ASSIGNMENT:
Quote all entries in full, exactly.

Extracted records

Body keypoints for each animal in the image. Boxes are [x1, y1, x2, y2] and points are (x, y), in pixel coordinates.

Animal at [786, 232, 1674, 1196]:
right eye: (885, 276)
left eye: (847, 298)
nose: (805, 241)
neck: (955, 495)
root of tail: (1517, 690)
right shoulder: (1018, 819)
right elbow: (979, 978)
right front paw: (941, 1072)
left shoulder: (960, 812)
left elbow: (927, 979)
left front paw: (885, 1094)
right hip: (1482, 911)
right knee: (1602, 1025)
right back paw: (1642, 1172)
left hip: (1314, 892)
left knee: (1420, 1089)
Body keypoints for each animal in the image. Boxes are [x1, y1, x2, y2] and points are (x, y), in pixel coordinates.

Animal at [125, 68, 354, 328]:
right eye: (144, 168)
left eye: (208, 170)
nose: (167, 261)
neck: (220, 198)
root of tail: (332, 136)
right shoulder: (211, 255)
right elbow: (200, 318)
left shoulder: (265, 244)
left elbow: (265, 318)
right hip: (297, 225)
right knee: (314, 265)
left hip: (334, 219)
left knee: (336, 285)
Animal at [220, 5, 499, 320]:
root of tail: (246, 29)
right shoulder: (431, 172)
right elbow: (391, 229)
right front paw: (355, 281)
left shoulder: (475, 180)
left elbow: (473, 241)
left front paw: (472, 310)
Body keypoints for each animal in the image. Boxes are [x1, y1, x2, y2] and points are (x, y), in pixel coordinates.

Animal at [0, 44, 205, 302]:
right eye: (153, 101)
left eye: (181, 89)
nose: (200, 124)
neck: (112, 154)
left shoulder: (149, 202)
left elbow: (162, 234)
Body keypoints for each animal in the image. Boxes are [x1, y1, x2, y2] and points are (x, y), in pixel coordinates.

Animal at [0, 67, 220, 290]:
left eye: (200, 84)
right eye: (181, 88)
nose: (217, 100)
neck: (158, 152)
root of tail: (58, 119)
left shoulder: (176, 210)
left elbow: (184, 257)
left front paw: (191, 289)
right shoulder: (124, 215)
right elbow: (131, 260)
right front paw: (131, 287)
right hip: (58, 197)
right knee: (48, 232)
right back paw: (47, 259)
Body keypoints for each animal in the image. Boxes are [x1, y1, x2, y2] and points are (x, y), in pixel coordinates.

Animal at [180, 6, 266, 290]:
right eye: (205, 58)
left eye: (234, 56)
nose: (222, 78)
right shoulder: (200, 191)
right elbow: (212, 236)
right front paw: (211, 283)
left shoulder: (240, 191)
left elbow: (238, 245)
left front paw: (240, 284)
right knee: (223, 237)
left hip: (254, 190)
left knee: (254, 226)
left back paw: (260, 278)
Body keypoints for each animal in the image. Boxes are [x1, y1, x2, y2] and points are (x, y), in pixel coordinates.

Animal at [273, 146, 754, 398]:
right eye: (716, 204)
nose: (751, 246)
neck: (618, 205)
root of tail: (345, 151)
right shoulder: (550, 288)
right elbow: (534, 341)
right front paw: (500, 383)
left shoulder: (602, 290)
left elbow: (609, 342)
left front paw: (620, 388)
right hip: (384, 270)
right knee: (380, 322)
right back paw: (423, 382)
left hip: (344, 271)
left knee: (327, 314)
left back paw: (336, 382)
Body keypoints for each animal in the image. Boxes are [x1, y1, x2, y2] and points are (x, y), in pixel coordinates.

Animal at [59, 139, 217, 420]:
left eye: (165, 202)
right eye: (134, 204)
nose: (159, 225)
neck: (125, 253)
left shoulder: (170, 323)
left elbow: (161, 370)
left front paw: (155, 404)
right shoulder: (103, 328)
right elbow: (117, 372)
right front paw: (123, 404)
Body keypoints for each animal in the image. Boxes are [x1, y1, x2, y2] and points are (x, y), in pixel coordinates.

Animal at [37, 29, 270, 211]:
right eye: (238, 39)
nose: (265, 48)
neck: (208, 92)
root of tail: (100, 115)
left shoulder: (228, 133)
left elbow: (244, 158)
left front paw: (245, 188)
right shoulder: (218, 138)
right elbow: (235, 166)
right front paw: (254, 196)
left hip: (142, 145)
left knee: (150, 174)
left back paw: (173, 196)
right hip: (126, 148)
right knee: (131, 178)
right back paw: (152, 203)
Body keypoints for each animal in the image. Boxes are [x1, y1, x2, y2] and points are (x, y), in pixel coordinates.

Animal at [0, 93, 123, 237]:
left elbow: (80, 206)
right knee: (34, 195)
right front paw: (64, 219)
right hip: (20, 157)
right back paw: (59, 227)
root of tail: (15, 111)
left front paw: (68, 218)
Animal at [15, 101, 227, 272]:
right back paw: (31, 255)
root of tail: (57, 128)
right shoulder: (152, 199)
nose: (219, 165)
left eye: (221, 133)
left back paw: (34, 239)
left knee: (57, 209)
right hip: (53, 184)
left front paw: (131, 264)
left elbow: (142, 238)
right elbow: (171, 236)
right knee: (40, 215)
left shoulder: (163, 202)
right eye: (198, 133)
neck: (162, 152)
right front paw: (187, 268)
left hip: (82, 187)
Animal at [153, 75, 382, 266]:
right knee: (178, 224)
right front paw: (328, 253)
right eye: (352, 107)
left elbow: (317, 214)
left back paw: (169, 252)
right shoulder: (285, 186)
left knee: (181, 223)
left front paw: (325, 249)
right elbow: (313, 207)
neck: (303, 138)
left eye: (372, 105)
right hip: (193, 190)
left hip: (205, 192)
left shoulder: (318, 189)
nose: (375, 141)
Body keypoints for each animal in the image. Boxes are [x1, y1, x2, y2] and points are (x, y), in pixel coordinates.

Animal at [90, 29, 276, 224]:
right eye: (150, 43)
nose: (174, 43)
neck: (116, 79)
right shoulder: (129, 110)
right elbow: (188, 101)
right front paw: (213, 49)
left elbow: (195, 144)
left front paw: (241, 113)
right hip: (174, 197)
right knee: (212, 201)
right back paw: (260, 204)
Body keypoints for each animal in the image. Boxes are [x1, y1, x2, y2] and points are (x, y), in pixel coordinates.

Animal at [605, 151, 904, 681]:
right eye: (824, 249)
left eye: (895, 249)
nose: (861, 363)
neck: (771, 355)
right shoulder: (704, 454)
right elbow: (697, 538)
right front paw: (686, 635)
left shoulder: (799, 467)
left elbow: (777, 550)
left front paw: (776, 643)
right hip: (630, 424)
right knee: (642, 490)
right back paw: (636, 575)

EXPECTED ANSWER:
Body keypoints for each animal in the image. Boxes are [x1, y1, x2, y2] and points are (x, y), in pixel coordinates.

Animal at [786, 232, 1674, 1196]:
right eye: (885, 276)
left eye: (847, 298)
nose: (805, 241)
neck: (955, 495)
root of tail: (1517, 690)
right shoulder: (1018, 819)
right elbow: (979, 978)
right front paw: (941, 1072)
left shoulder: (960, 812)
left elbow: (927, 979)
left front paw: (885, 1094)
right hip: (1482, 911)
right knee: (1602, 1025)
right back paw: (1642, 1172)
left hip: (1314, 892)
left knee: (1420, 1089)
Body keypoints for each animal in the image. Boxes are [x1, y1, x2, y2] and points are (x, y), in pixel coordinates.

Animal at [125, 68, 354, 328]:
right eye: (144, 168)
left eye: (208, 170)
nose: (167, 261)
neck: (220, 198)
root of tail: (332, 136)
right shoulder: (211, 255)
right elbow: (200, 318)
left shoulder: (265, 244)
left elbow: (265, 318)
right hip: (297, 225)
right knee: (314, 265)
left hip: (334, 219)
left knee: (336, 285)
Animal at [220, 5, 499, 320]:
root of tail: (246, 29)
right shoulder: (431, 172)
right elbow: (391, 229)
right front paw: (355, 281)
left shoulder: (475, 180)
left elbow: (473, 241)
left front paw: (472, 310)
Body keypoints for each animal in the image. Boxes are [x1, y1, x2, y2] and points are (x, y), in pixel coordinates.

Animal at [0, 44, 205, 302]:
right eye: (153, 101)
left eye: (181, 89)
nose: (200, 124)
neck: (112, 154)
left shoulder: (149, 202)
left elbow: (162, 234)
Body keypoints for each animal in the image. Boxes are [x1, y1, x2, y2] and points are (x, y), in pixel coordinates.

Animal at [0, 67, 220, 290]:
left eye: (200, 84)
right eye: (181, 88)
nose: (217, 100)
neck: (158, 152)
root of tail: (58, 119)
left shoulder: (176, 210)
left elbow: (184, 257)
left front paw: (191, 289)
right shoulder: (124, 215)
right elbow: (131, 260)
right front paw: (131, 287)
right hip: (58, 197)
right knee: (48, 232)
right back paw: (47, 259)
Body keypoints for each animal in the image. Boxes are [x1, y1, x2, y2] and points are (x, y), in pixel coordinates.

Animal at [180, 6, 266, 290]:
right eye: (205, 58)
left eye: (234, 56)
nose: (222, 78)
right shoulder: (200, 191)
right elbow: (212, 236)
right front paw: (211, 283)
left shoulder: (240, 191)
left elbow: (238, 245)
left front paw: (240, 284)
right knee: (223, 237)
left hip: (254, 190)
left knee: (254, 226)
left back paw: (260, 278)
Body keypoints for each animal in the image. Boxes are [x1, y1, x2, y2] and points are (x, y), in pixel coordinates.

Animal at [273, 146, 754, 398]:
right eye: (716, 204)
nose: (751, 246)
neck: (618, 205)
root of tail: (345, 151)
right shoulder: (550, 288)
right elbow: (534, 341)
right front paw: (500, 383)
left shoulder: (602, 290)
left elbow: (609, 342)
left front paw: (620, 388)
right hip: (384, 270)
right knee: (380, 322)
right back paw: (423, 382)
left hip: (344, 271)
left knee: (327, 314)
left back paw: (336, 382)
Body keypoints for each animal in the image. Boxes are [x1, y1, x2, y2] and points are (x, y), in pixel coordinates.

Animal at [59, 139, 217, 420]:
left eye: (165, 202)
right eye: (134, 204)
nose: (159, 225)
neck: (125, 253)
left shoulder: (170, 323)
left elbow: (161, 370)
left front paw: (155, 404)
right shoulder: (103, 328)
right elbow: (117, 372)
right front paw: (123, 404)
Body keypoints for each animal in the image. Boxes are [x1, y1, x2, y2] and points are (x, y), in pixel coordinates.

Animal at [37, 29, 270, 211]:
right eye: (238, 39)
nose: (265, 48)
neck: (208, 92)
root of tail: (100, 115)
left shoulder: (228, 133)
left elbow: (244, 158)
left front paw: (245, 188)
right shoulder: (218, 138)
right elbow: (235, 166)
right front paw: (254, 196)
left hip: (142, 145)
left knee: (150, 174)
left back paw: (173, 196)
right hip: (126, 148)
right knee: (131, 178)
right back paw: (152, 203)
Body keypoints for each animal in the image. Boxes are [x1, y1, x2, y2] and points are (x, y), in pixel coordinates.

Animal at [0, 93, 123, 237]:
left elbow: (80, 206)
right knee: (34, 195)
right front paw: (64, 219)
right hip: (20, 157)
right back paw: (59, 227)
root of tail: (15, 111)
left front paw: (68, 218)
Animal at [15, 101, 227, 272]:
right back paw: (31, 255)
root of tail: (57, 128)
right shoulder: (152, 199)
nose: (219, 165)
left eye: (221, 133)
left back paw: (34, 239)
left knee: (57, 209)
right hip: (53, 184)
left front paw: (131, 264)
left elbow: (142, 238)
right elbow: (171, 236)
right knee: (40, 215)
left shoulder: (163, 202)
right eye: (198, 133)
neck: (162, 152)
right front paw: (187, 268)
left hip: (82, 187)
Animal at [153, 75, 382, 266]:
right knee: (178, 224)
right front paw: (328, 253)
right eye: (352, 107)
left elbow: (317, 214)
left back paw: (169, 252)
right shoulder: (285, 186)
left knee: (181, 223)
left front paw: (325, 249)
right elbow: (313, 207)
neck: (303, 138)
left eye: (372, 105)
right hip: (193, 190)
left hip: (205, 192)
left shoulder: (318, 189)
nose: (375, 141)
Body keypoints for each animal in the image. Boxes are [x1, y1, x2, y2] and points are (x, y), in pixel coordinates.

Animal at [90, 29, 276, 224]:
right eye: (150, 43)
nose: (174, 43)
neck: (116, 79)
right shoulder: (129, 110)
right elbow: (188, 101)
right front paw: (213, 49)
left elbow: (195, 144)
left front paw: (241, 113)
right hip: (174, 197)
right knee: (212, 201)
right back paw: (260, 204)
Body keypoints for each animal in the image. Boxes are [x1, y1, x2, y2] and points are (x, y), in pixel coordinates.

Animal at [605, 151, 904, 681]:
right eye: (824, 249)
left eye: (895, 249)
nose: (861, 363)
neck: (771, 355)
right shoulder: (704, 454)
right elbow: (697, 538)
right front paw: (686, 635)
left shoulder: (799, 467)
left elbow: (777, 550)
left front paw: (776, 643)
right hip: (630, 424)
right knee: (642, 490)
right back paw: (636, 575)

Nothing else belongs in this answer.